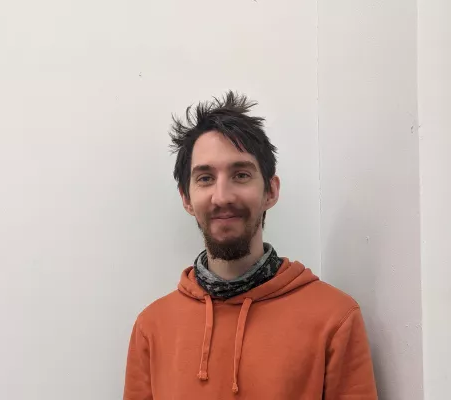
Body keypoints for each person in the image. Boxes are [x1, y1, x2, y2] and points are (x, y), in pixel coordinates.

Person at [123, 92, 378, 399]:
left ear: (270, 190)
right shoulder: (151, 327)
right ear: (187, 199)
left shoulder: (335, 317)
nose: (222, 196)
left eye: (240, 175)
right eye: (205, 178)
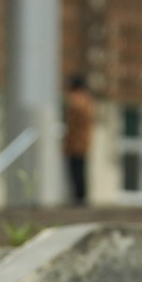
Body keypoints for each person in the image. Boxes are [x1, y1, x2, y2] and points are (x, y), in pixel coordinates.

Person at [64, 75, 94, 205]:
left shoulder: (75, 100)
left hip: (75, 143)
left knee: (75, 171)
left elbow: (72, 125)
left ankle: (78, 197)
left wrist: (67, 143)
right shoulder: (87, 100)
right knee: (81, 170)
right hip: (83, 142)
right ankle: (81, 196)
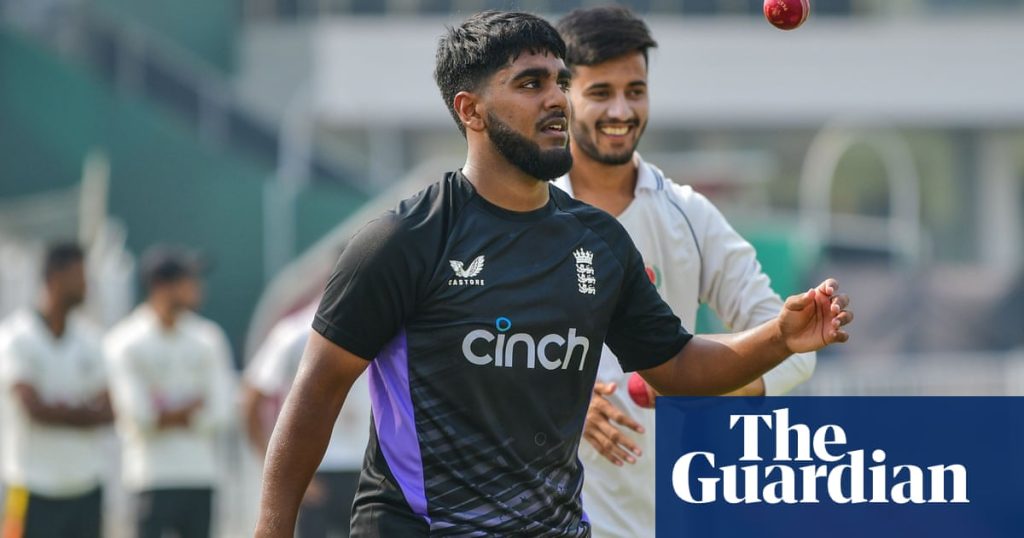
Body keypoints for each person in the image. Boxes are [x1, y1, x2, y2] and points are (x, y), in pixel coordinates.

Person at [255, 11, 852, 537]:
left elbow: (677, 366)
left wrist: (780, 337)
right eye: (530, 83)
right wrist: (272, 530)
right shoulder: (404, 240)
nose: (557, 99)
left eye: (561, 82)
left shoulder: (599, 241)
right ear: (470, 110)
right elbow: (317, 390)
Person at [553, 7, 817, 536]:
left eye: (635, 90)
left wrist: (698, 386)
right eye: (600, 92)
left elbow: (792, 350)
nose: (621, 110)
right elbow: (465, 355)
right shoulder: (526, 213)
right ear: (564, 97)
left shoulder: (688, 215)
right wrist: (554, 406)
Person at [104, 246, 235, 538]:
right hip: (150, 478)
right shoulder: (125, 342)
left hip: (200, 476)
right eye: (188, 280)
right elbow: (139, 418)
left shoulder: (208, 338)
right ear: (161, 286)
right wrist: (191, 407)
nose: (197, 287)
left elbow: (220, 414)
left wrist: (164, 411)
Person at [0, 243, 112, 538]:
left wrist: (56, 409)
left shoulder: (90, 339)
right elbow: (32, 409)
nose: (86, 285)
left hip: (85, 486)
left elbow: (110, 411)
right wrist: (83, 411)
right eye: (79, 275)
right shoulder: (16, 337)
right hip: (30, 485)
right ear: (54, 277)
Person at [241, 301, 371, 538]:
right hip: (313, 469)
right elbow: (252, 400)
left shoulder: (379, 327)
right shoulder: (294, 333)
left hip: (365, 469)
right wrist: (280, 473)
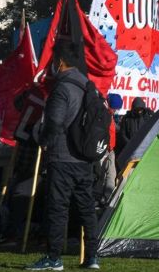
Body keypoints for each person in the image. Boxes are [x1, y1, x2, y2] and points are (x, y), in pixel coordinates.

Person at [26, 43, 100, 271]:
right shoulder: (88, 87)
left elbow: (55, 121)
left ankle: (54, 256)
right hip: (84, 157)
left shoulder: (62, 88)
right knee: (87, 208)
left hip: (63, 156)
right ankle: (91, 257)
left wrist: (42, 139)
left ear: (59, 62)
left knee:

————

What you are asked to do: Return every line above in which the string "knee" occurs.

The completed task:
left knee: (75, 171)
right knee: (81, 170)
right knee: (87, 208)
left knee:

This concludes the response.